┌─ Task inputs

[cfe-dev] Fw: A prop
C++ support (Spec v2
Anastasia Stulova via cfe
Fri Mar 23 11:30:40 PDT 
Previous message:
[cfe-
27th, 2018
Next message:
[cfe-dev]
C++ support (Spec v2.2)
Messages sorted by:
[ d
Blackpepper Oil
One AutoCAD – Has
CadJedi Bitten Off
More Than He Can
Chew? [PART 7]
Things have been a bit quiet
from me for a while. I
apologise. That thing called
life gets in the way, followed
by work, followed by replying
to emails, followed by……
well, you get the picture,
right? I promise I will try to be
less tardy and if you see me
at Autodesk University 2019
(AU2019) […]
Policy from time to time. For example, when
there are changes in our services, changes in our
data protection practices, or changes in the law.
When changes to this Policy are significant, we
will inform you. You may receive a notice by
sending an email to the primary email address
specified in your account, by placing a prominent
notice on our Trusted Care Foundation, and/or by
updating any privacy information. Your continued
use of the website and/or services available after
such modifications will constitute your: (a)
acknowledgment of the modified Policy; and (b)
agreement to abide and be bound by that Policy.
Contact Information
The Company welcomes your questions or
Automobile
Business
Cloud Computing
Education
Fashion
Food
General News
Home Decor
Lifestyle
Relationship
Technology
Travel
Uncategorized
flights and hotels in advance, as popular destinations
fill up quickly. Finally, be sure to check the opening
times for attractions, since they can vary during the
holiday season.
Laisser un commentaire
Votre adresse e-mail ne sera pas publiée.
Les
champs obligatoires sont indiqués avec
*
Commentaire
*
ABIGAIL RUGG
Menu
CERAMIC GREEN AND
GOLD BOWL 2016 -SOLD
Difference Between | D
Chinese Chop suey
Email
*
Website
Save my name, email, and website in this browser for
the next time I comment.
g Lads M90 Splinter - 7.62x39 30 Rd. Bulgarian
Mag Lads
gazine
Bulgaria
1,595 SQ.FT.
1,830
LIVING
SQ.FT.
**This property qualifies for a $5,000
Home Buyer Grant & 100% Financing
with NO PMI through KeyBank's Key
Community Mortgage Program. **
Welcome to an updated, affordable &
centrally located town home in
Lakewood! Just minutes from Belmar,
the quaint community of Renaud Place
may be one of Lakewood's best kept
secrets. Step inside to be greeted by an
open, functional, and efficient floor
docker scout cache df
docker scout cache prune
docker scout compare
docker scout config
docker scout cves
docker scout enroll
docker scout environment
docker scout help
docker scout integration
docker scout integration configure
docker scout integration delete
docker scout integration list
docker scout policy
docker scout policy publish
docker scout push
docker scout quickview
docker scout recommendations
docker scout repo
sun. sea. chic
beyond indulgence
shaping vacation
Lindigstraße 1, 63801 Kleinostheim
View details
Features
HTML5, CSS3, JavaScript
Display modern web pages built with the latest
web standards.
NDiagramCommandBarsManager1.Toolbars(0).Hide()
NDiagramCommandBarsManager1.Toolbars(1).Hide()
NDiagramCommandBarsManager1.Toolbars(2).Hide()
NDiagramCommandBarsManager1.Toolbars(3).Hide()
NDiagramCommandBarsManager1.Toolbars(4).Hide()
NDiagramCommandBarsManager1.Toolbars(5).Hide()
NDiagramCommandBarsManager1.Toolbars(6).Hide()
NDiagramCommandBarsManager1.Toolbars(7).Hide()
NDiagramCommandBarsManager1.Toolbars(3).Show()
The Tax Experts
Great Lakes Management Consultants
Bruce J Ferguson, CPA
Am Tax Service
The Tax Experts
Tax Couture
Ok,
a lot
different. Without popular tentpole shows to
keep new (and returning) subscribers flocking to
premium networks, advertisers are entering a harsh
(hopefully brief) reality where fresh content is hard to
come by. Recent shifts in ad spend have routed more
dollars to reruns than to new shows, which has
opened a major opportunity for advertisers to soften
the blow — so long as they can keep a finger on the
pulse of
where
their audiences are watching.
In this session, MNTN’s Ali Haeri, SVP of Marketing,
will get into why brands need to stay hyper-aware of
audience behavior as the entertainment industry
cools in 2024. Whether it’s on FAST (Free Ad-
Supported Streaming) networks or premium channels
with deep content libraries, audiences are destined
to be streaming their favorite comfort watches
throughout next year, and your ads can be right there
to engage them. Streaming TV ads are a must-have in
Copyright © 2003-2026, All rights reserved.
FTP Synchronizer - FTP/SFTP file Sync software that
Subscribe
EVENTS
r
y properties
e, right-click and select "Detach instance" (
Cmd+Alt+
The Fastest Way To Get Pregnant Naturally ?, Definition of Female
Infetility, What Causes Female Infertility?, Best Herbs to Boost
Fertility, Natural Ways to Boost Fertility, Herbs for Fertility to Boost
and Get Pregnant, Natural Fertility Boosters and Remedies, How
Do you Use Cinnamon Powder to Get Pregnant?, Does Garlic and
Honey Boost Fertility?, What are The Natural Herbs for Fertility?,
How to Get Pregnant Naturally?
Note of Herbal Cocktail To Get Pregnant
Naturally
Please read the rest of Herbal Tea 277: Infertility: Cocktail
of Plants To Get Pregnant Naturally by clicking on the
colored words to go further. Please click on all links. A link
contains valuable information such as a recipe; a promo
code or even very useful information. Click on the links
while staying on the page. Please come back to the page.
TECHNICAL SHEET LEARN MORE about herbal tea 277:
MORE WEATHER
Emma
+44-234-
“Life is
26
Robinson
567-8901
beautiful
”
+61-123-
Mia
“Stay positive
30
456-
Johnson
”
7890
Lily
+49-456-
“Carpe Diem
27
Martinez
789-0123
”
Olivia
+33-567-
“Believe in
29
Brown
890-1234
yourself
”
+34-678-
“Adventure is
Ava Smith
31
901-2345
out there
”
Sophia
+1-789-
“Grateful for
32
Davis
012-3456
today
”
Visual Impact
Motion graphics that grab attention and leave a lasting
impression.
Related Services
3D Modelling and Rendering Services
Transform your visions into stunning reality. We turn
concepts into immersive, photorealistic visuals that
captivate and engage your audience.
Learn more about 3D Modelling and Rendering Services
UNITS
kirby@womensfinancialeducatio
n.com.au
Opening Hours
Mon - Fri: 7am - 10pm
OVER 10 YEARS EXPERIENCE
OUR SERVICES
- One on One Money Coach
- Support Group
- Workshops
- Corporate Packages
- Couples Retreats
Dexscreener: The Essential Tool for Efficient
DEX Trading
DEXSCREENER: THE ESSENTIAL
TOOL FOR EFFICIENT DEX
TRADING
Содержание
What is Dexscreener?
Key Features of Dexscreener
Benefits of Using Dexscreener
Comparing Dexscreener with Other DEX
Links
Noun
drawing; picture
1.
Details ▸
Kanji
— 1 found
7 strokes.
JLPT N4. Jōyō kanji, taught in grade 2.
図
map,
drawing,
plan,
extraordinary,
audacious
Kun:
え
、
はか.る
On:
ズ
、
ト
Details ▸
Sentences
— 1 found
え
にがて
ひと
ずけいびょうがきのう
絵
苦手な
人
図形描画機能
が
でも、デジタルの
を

└─

## Task description
Check the listing above for lines containing the string "have", and copy each one.

## Written response
Things have been a bit quiet
come by. Recent shifts in ad spend have routed more
to engage them. Streaming TV ads are a must-have in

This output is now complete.